> _Exercise task A_: Quote the essay on the split infinitive word for word, starting with "WILL DURANT elucidated" and going on through "know and distinguish.".
> _Exercise task B_: In the essay on the split infinitive, what did the writer once break to appease the Goddess of Learning?
> _Exercise task C_: Proceed with the essay on the split infinitive, picking up after its last sentence.

> _Supplied text_:
WILL DURANT elucidated a subject so dry as philosophy by narrating it with the felicity of one’s grandmother weaving a fairy tale. If anybody else is to be similarly credited with success in achieving the ease and elegance of expression in a subject that does not have general appeal, it must be Fowler. Look at this vignette from his Modern English. The English speaking world may be divided into 1) Those who neither know nor care what a split infinitive is 2) Those who do not know but care very much 3) Those who know and condemn 4) Those who know and approve and 5) Those who know and distinguish.


 


Not long ago emanated the pain-alleviating news from the homeland of English that the age-old taboo on splitting the infinitive has been cast aside. The relaxation of the ban made instant nonsense of Fowler’s categorization. I felt euphoric like an East German in unified Germany for I had clearly belonged to the second category. The conundrum called the split infinitive had terrified me and split my head the precise way I once broke coconuts to appease the Goddess of Learning. The carte blanche meant an instant elevation from my plebeian status. This personal aggrandizement of being catapulted to a higher rung in the linguistic evolutionary ladder notwithstanding, I somehow felt that the announcement had a populist undercurrent. It was even reminiscent of the Indian situation where unauthorized layouts are allowed to mushroom before regularizing them in an election year by vote-seeking politicians. Cynics might jump to read meaning into the regularization of the practice of splitting the infinitive and dub it as an attempt to perpetuate the linguistic hegemony of the inheritors of the legacy of the former East India Company.

[Dataset items]
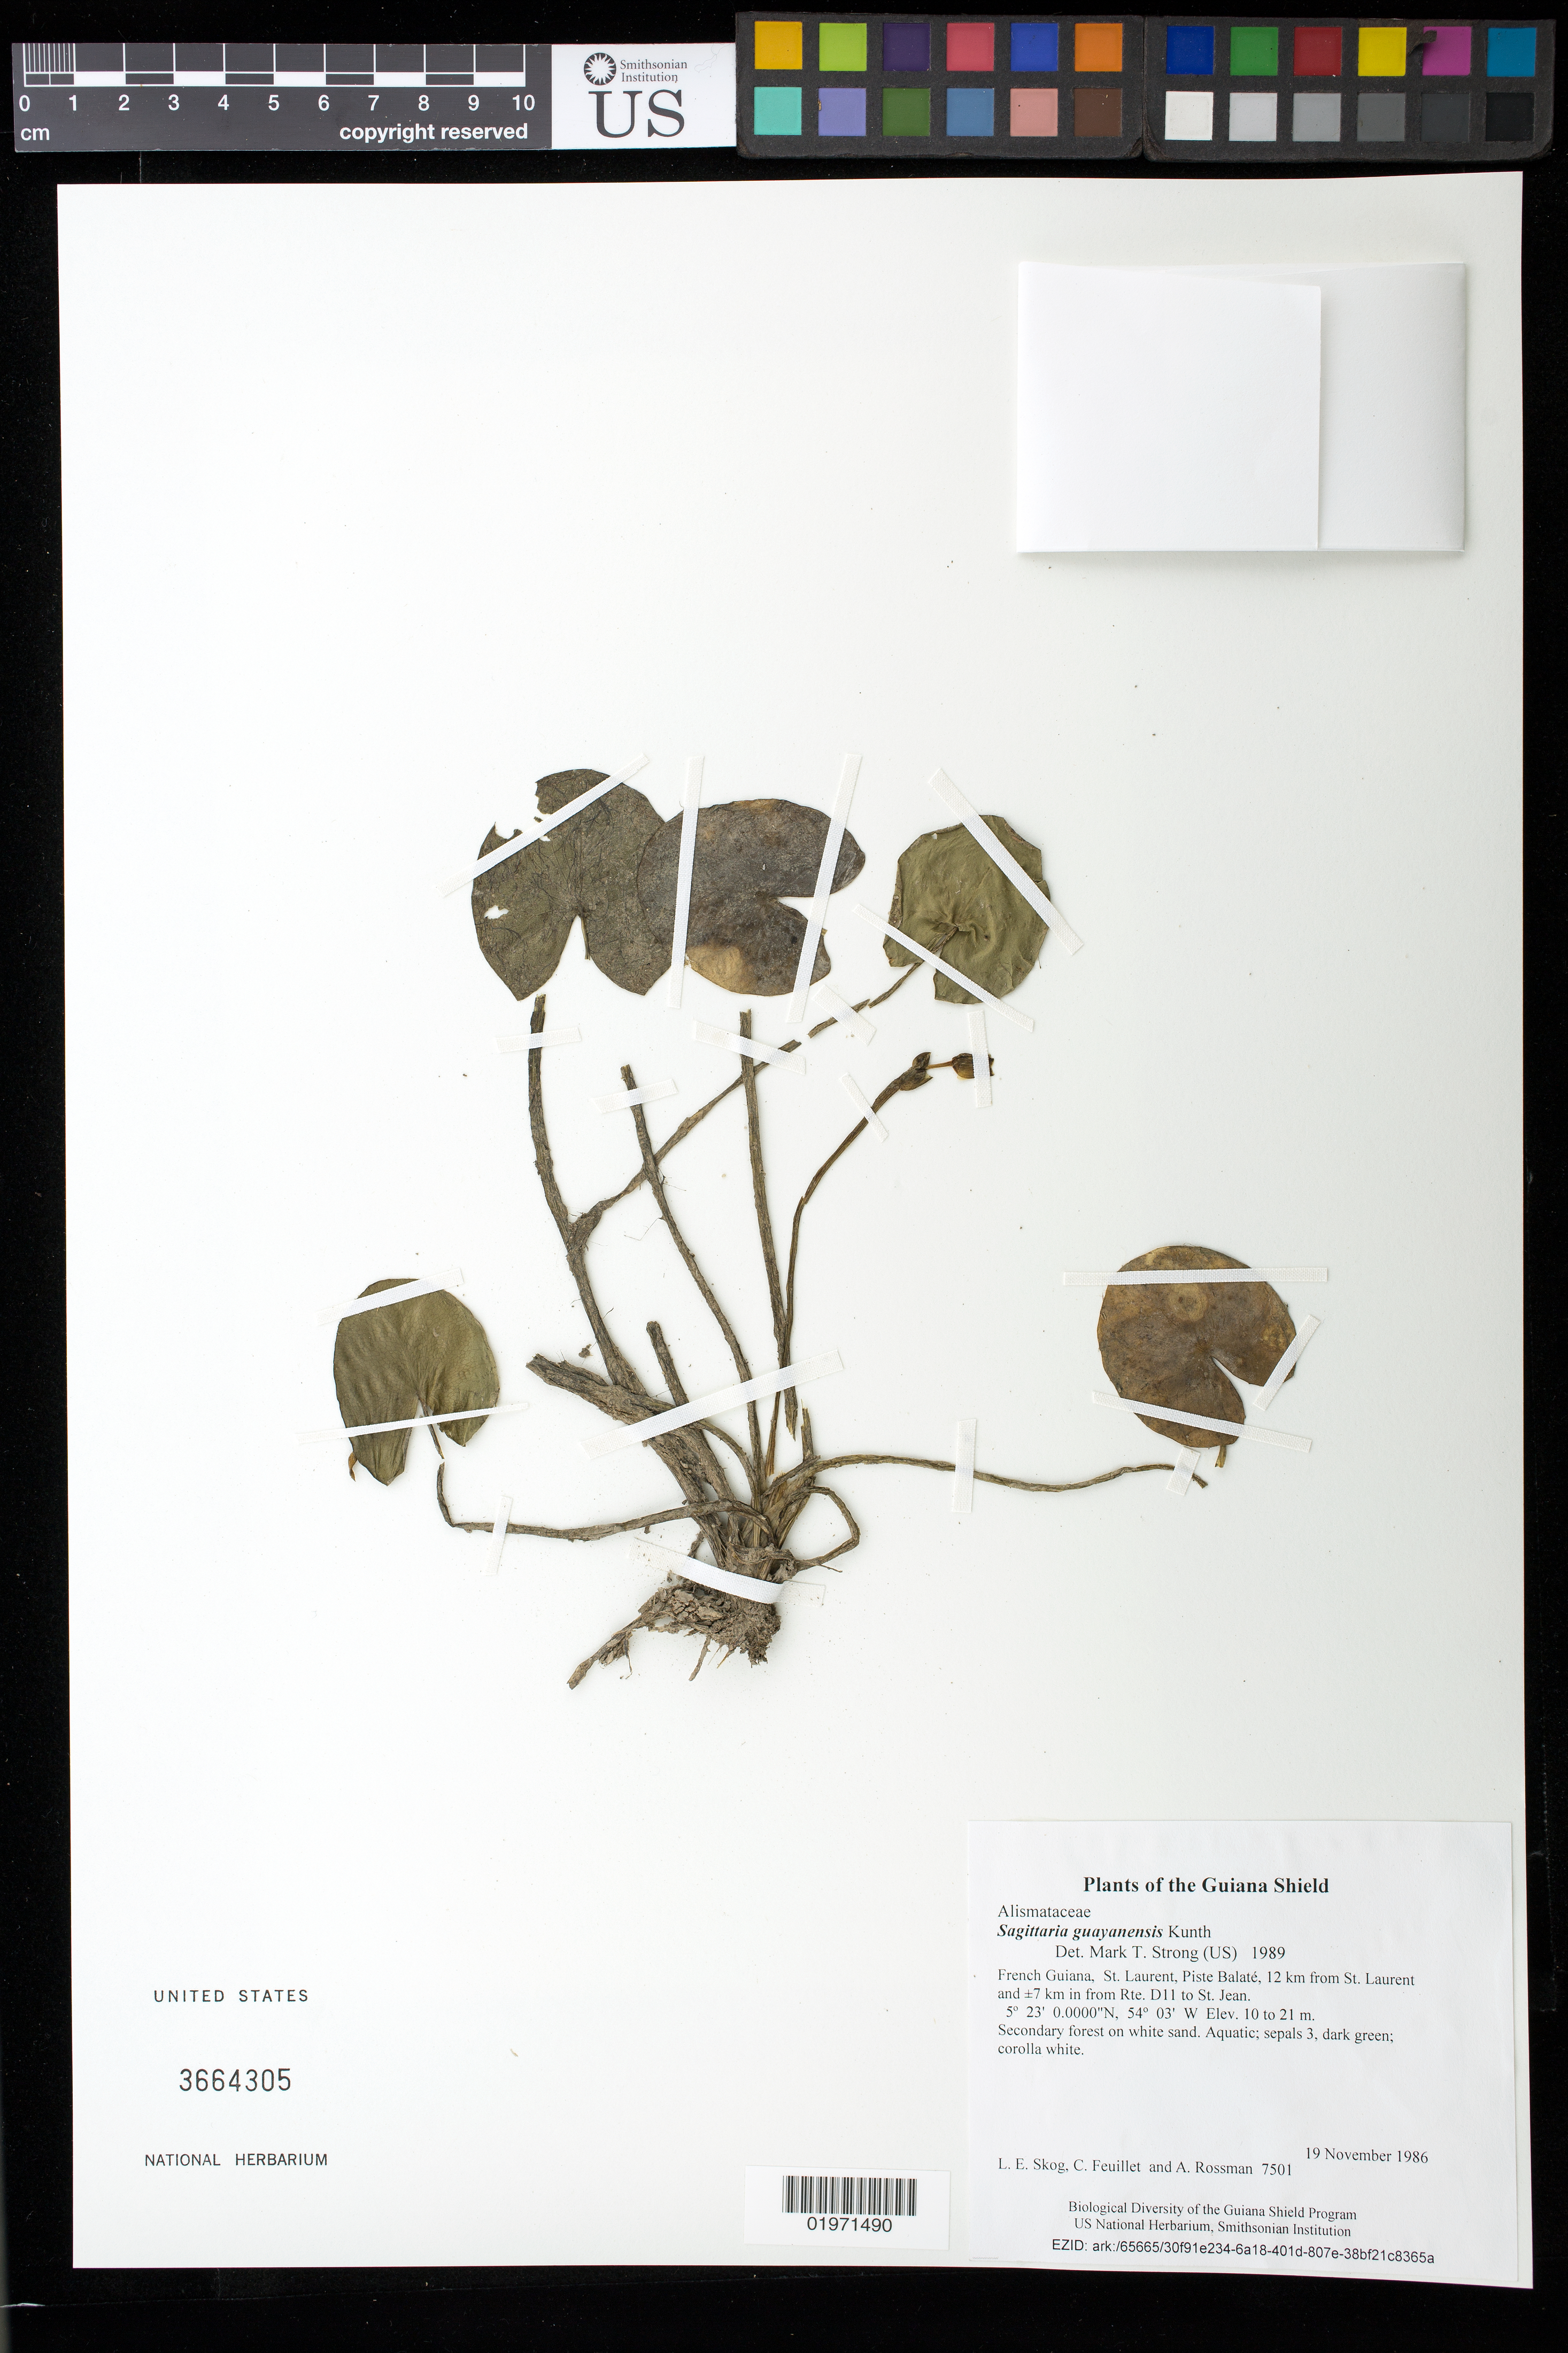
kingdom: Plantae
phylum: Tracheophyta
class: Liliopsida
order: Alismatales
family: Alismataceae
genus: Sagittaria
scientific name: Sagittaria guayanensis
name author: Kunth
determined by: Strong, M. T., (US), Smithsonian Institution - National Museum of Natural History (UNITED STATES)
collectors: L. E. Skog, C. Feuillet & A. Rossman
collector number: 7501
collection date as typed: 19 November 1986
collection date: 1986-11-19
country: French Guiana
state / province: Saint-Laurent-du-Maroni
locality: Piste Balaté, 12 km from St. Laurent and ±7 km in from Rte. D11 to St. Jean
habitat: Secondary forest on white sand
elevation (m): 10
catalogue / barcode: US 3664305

> _Exercise answer A_:
WILL DURANT elucidated a subject so dry as philosophy by narrating it with the felicity of one’s grandmother weaving a fairy tale. If anybody else is to be similarly credited with success in achieving the ease and elegance of expression in a subject that does not have general appeal, it must be Fowler. Look at this vignette from his Modern English. The English speaking world may be divided into 1) Those who neither know nor care what a split infinitive is 2) Those who do not know but care very much 3) Those who know and condemn 4) Those who know and approve and 5) Those who know and distinguish.

> _Exercise answer B_: Coconuts.

> _Exercise answer C_:
 


Even the more recent development of the Oxford English Dictionary inviting readers from all over the world similarly offers scope to taste it with a pinch of salt. All said and done, I still feel the only way of nurturing a language is to adopt a liberal approach and borrow from other languages. Just as urbanization of a region necessarily involves participation of people from elsewhere, a growing city has its attendant problems, particularly those related to slums and pollution. If you want tranquillity, go to countryside and breathe its fresh air. Read Sanskrit which has all its pristine purity and unassailable virginity.